**Task item:**
Send back every line of the data exactly.

**Supplied records:**
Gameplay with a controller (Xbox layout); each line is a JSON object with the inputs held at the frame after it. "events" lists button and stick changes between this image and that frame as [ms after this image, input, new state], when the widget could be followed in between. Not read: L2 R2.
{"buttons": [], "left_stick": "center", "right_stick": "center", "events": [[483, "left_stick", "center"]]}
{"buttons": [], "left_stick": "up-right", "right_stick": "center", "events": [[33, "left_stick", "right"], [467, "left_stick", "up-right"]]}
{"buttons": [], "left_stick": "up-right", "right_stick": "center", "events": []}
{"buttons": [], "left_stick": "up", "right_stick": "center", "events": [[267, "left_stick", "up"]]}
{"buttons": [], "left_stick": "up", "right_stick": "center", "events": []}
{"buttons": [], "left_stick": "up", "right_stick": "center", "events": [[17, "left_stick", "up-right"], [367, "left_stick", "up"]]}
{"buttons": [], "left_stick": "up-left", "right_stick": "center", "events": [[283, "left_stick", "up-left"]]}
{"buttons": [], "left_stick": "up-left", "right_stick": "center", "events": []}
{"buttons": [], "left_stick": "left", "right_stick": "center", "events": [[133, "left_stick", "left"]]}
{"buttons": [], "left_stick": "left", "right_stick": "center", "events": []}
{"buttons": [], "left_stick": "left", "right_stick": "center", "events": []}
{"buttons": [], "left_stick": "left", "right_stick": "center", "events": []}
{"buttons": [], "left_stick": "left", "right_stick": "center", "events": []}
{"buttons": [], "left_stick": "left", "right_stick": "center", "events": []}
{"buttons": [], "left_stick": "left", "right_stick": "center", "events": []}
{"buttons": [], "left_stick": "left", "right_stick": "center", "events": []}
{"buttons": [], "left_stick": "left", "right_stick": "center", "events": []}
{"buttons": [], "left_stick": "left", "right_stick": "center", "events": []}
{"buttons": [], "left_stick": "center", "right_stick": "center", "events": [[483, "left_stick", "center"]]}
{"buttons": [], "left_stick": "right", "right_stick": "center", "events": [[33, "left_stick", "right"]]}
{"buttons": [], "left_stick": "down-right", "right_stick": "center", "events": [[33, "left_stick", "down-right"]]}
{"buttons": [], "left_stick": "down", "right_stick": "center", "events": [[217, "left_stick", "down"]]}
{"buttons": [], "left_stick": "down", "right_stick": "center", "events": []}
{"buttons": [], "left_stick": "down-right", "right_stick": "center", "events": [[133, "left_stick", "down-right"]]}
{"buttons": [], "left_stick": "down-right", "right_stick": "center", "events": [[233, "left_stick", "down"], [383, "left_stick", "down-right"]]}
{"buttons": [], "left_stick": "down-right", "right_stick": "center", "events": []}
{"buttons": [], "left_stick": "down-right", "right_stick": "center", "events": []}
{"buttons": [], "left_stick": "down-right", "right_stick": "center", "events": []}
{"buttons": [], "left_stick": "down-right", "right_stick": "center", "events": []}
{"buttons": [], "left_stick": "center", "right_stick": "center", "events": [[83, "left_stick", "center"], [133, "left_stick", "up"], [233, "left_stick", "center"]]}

**Output for this exercise:**
Gameplay with a controller (Xbox layout); each line is a JSON object with the inputs held at the frame after it. "events" lists button and stick changes between this image and that frame as [ms after this image, input, new state], when the widget could be followed in between. Not read: L2 R2.
{"buttons": [], "left_stick": "center", "right_stick": "center", "events": [[483, "left_stick", "center"]]}
{"buttons": [], "left_stick": "up-right", "right_stick": "center", "events": [[33, "left_stick", "right"], [467, "left_stick", "up-right"]]}
{"buttons": [], "left_stick": "up-right", "right_stick": "center", "events": []}
{"buttons": [], "left_stick": "up", "right_stick": "center", "events": [[267, "left_stick", "up"]]}
{"buttons": [], "left_stick": "up", "right_stick": "center", "events": []}
{"buttons": [], "left_stick": "up", "right_stick": "center", "events": [[17, "left_stick", "up-right"], [367, "left_stick", "up"]]}
{"buttons": [], "left_stick": "up-left", "right_stick": "center", "events": [[283, "left_stick", "up-left"]]}
{"buttons": [], "left_stick": "up-left", "right_stick": "center", "events": []}
{"buttons": [], "left_stick": "left", "right_stick": "center", "events": [[133, "left_stick", "left"]]}
{"buttons": [], "left_stick": "left", "right_stick": "center", "events": []}
{"buttons": [], "left_stick": "left", "right_stick": "center", "events": []}
{"buttons": [], "left_stick": "left", "right_stick": "center", "events": []}
{"buttons": [], "left_stick": "left", "right_stick": "center", "events": []}
{"buttons": [], "left_stick": "left", "right_stick": "center", "events": []}
{"buttons": [], "left_stick": "left", "right_stick": "center", "events": []}
{"buttons": [], "left_stick": "left", "right_stick": "center", "events": []}
{"buttons": [], "left_stick": "left", "right_stick": "center", "events": []}
{"buttons": [], "left_stick": "left", "right_stick": "center", "events": []}
{"buttons": [], "left_stick": "center", "right_stick": "center", "events": [[483, "left_stick", "center"]]}
{"buttons": [], "left_stick": "right", "right_stick": "center", "events": [[33, "left_stick", "right"]]}
{"buttons": [], "left_stick": "down-right", "right_stick": "center", "events": [[33, "left_stick", "down-right"]]}
{"buttons": [], "left_stick": "down", "right_stick": "center", "events": [[217, "left_stick", "down"]]}
{"buttons": [], "left_stick": "down", "right_stick": "center", "events": []}
{"buttons": [], "left_stick": "down-right", "right_stick": "center", "events": [[133, "left_stick", "down-right"]]}
{"buttons": [], "left_stick": "down-right", "right_stick": "center", "events": [[233, "left_stick", "down"], [383, "left_stick", "down-right"]]}
{"buttons": [], "left_stick": "down-right", "right_stick": "center", "events": []}
{"buttons": [], "left_stick": "down-right", "right_stick": "center", "events": []}
{"buttons": [], "left_stick": "down-right", "right_stick": "center", "events": []}
{"buttons": [], "left_stick": "down-right", "right_stick": "center", "events": []}
{"buttons": [], "left_stick": "center", "right_stick": "center", "events": [[83, "left_stick", "center"], [133, "left_stick", "up"], [233, "left_stick", "center"]]}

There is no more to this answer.